Resource limits
Polars will always attempt to use all available CPU resources, and consumes memory resources as needed. If possible, assign physical cores to Polars to avoid contention with other processes. Polars on-premises workers consist of a main process and an executor process, with the latter doing most computation. If the executor dies, it will lose all progress of the stage it was working on. All progress of previous stages (i.e. shuffle data) is managed by the main process.
In other words, if the system is low on memory, the first process that should be killed, is the
executor process.
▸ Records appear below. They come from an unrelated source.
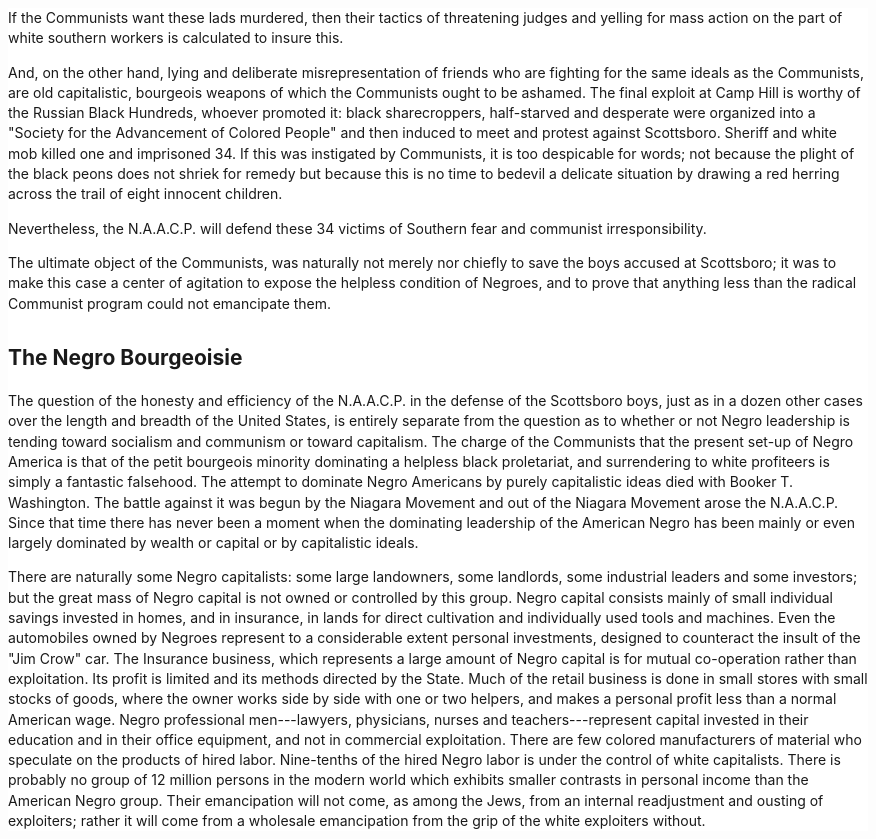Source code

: If the Communists want these lads murdered, then their tactics of threatening judges and yelling for mass action on the part of white southern workers is calculated to insure this.

And, on the other hand, lying and deliberate misrepresentation of friends who are fighting for the same ideals as the Communists, are old capitalistic, bourgeois weapons of which the Communists ought to be ashamed. The final exploit at Camp Hill is worthy of the Russian Black Hundreds, whoever promoted it: black sharecroppers, half-starved and desperate were organized into a "Society for the Advancement of Colored People" and then induced to meet and protest against Scottsboro. Sheriff and white mob killed one and imprisoned 34. If this was instigated by Communists, it is too despicable for words; not because the plight of the black peons does not shriek for remedy but because this is no time to bedevil a delicate situation by drawing a red herring across the trail of eight innocent children.

Nevertheless, the N.A.A.C.P. will defend these 34 victims of Southern fear and communist irresponsibility.

The ultimate object of the Communists, was naturally not merely nor chiefly to save the boys accused at Scottsboro; it was to make this case a center of agitation to expose the helpless condition of Negroes, and to prove that anything less than the radical Communist program could not emancipate them.

## The Negro Bourgeoisie

The question of the honesty and efficiency of the N.A.A.C.P. in the defense of the Scottsboro boys, just as in a dozen other cases over the length and breadth of the United States, is entirely separate from the question as to whether or not Negro leadership is tending toward socialism and communism or toward capitalism.
The charge of the Communists that the present set-up of Negro America is that of the petit bourgeois minority dominating a helpless black proletariat, and surrendering to white profiteers is simply a fantastic falsehood. The attempt to dominate Negro Americans by purely capitalistic ideas died with Booker T. Washington. The battle against it was begun by the Niagara Movement and out of the Niagara Movement arose the N.A.A.C.P. Since that time there has never been a moment when the dominating leadership of the American Negro has been mainly or even largely dominated by wealth or capital or by capitalistic ideals.

There are naturally some Negro capitalists: some large landowners, some landlords, some industrial leaders and some investors; but the great mass of Negro capital is not owned or controlled by this group. Negro capital consists mainly of small individual savings invested in homes, and in insurance, in lands for direct cultivation and individually used tools and machines. Even the automobiles owned by Negroes represent to a considerable extent personal investments, designed to counteract the insult of the "Jim Crow" car. The Insurance business, which represents a large amount of Negro capital is for mutual co-operation rather than exploitation. Its profit is limited and its methods directed by the State. Much of the retail business is done in small stores with small stocks of goods, where the owner works side by side with one or two helpers, and makes a personal profit less than a normal American wage. Negro professional men---lawyers, physicians, nurses and teachers---represent capital invested in their education and in their office equipment, and not in commercial exploitation. There are few colored manufacturers of material who speculate on the products of hired labor. Nine-tenths of the hired Negro labor is under the control of white capitalists. There is probably no group of 12 million persons in the modern world which exhibits smaller contrasts in personal income than the American Negro group. Their emancipation will not come, as among the Jews, from an internal readjustment and ousting of exploiters; rather it will come from a wholesale emancipation from the grip of the white exploiters without.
Polars on-premises will already automatically configure oom-score-adj on its
executor process.
If there are other system critical processes, we recommend either delegating a cgroup to Polars on-premises, or manually setting up cgroup limits for the entire Polars on-premises service.
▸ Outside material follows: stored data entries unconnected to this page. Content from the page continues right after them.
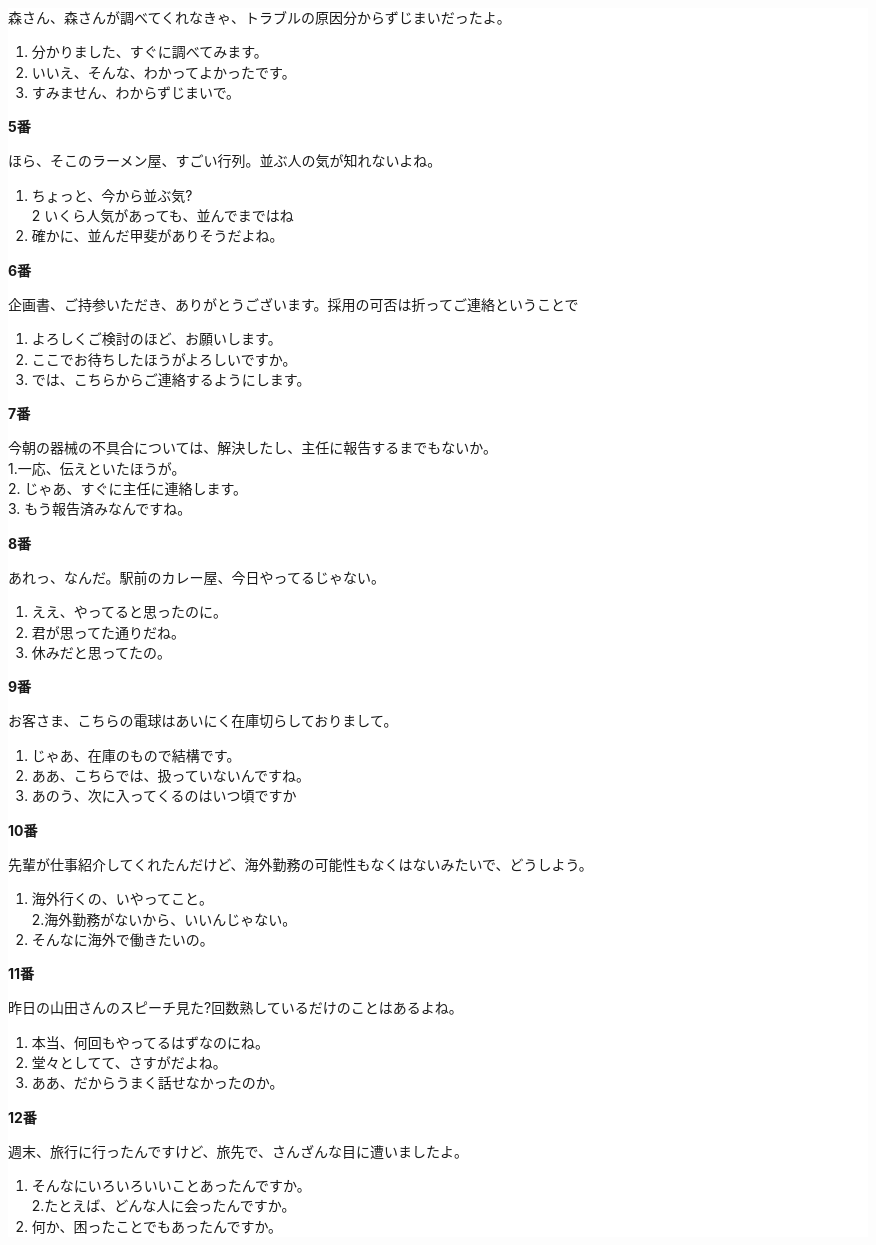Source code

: 森さん、森さんが調べてくれなきゃ、トラブルの原因分からずじまいだったよ。  

1. 分かりました、すぐに調べてみます。  
2. いいえ、そんな、わかってよかったです。  
3. すみません、わからずじまいで。

**5番**

ほら、そこのラーメン屋、すごい行列。並ぶ人の気が知れないよね。  
1. ちょっと、今から並ぶ気?  
2 いくら人気があっても、並んでまではね  
3. 確かに、並んだ甲斐がありそうだよね。

**6番**

企画書、ご持参いただき、ありがとうございます。採用の可否は折ってご連絡ということで  
1. よろしくご検討のほど、お願いします。  
2. ここでお待ちしたほうがよろしいですか。  
3. では、こちらからご連絡するようにします。

**7番**

今朝の器械の不具合については、解決したし、主任に報告するまでもないか。  
1.一応、伝えといたほうが。  
2. じゃあ、すぐに主任に連絡します。  
3. もう報告済みなんですね。

**8番**

あれっ、なんだ。駅前のカレー屋、今日やってるじゃない。  
1. ええ、やってると思ったのに。  
2. 君が思ってた通りだね。  
3. 休みだと思ってたの。

**9番**

お客さま、こちらの電球はあいにく在庫切らしておりまして。  
1. じゃあ、在庫のもので結構です。  
2. ああ、こちらでは、扱っていないんですね。  
3. あのう、次に入ってくるのはいつ頃ですか

**10番**

先輩が仕事紹介してくれたんだけど、海外勤務の可能性もなくはないみたいで、どうしよう。  
1. 海外行くの、いやってこと。  
2.海外勤務がないから、いいんじゃない。  
3. そんなに海外で働きたいの。

**11番**

昨日の山田さんのスピーチ見た?回数熟しているだけのことはあるよね。

1. 本当、何回もやってるはずなのにね。  
2. 堂々としてて、さすがだよね。  
3. ああ、だからうまく話せなかったのか。

**12番**

週末、旅行に行ったんですけど、旅先で、さんざんな目に遭いましたよ。  
1. そんなにいろいろいいことあったんですか。  
2.たとえば、どんな人に会ったんですか。  
3. 何か、困ったことでもあったんですか。
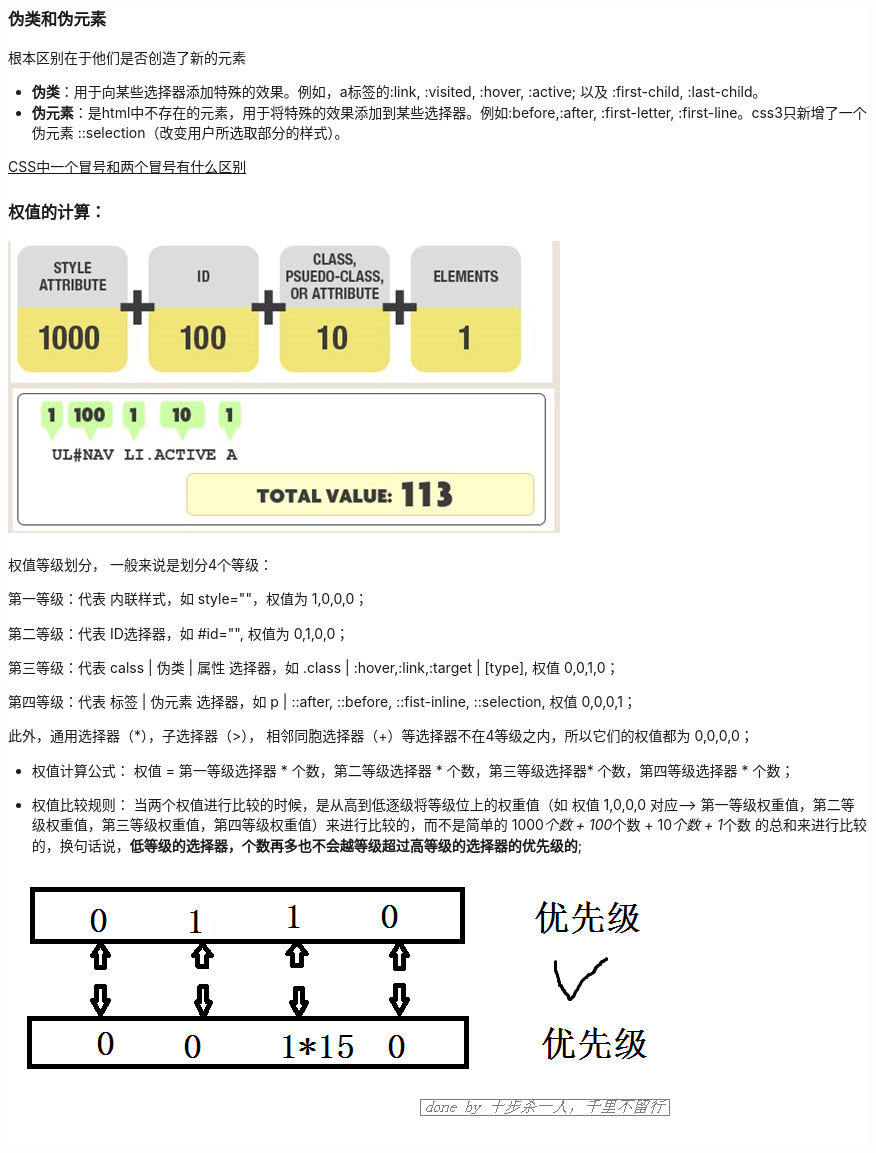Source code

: ### 伪类和伪元素
根本区别在于他们是否创造了新的元素

* **伪类**：用于向某些选择器添加特殊的效果。例如，a标签的:link, :visited, :hover, :active; 以及 :first-child, :last-child。
* **伪元素**：是html中不存在的元素，用于将特殊的效果添加到某些选择器。例如:before,:after, :first-letter, :first-line。css3只新增了一个伪元素 ::selection（改变用户所选取部分的样式）。

[CSS中一个冒号和两个冒号有什么区别](https://blog.csdn.net/sinat_36146776/article/details/53138178)

### 权值的计算：
![alt](./imgs/CSS-2-5.png)

权值等级划分， 一般来说是划分4个等级：

第一等级：代表 内联样式，如 style=""，权值为 1,0,0,0；

第二等级：代表 ID选择器，如 #id="", 权值为 0,1,0,0；

第三等级：代表 calss | 伪类 | 属性 选择器，如 .class | :hover,:link,:target | [type], 权值 0,0,1,0；

第四等级：代表 标签 | 伪元素 选择器，如 p | ::after, ::before, ::fist-inline, ::selection, 权值 0,0,0,1；

此外，通用选择器（*），子选择器（>）， 相邻同胞选择器（+）等选择器不在4等级之内，所以它们的权值都为 0,0,0,0；

* 权值计算公式：
权值 = 第一等级选择器 * 个数，第二等级选择器 * 个数，第三等级选择器* 个数，第四等级选择器 * 个数；

* 权值比较规则：
当两个权值进行比较的时候，是从高到低逐级将等级位上的权重值（如 权值 1,0,0,0 对应--> 第一等级权重值，第二等级权重值，第三等级权重值，第四等级权重值）来进行比较的，而不是简单的 1000*个数 + 100*个数 + 10*个数 + 1*个数 的总和来进行比较的，换句话说，**低等级的选择器，个数再多也不会越等级超过高等级的选择器的优先级的**;

![alt](./imgs/CSS-2-6.png)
Delegating cgroup to Polars on-premises
Cgroups can contain subgroups, each with independent limits. Polars on-premises can create these
cgroups, and choose proper memory limits for each of its components. To use this feature, ensure you
delegate cgroups to the Polars On-Premise process and configure memory_limit in the configuration
file.
cluster_id = "polars-cluster"
instance_id = "node-0"
license = "/etc/polars/license.json"
memory_limit = 10737418240 # 10 GiB
# ...
Manually configuring cgroup limits
You can also manually configure a memory limit on a cgroup containing all the processes. For example
using Systemd's resource-control. The disadvantage of this approach is that the individual
components will contend for the same memory capacity, which may prevent Polars on-premises from
gracefully handling OOM errors on the executor.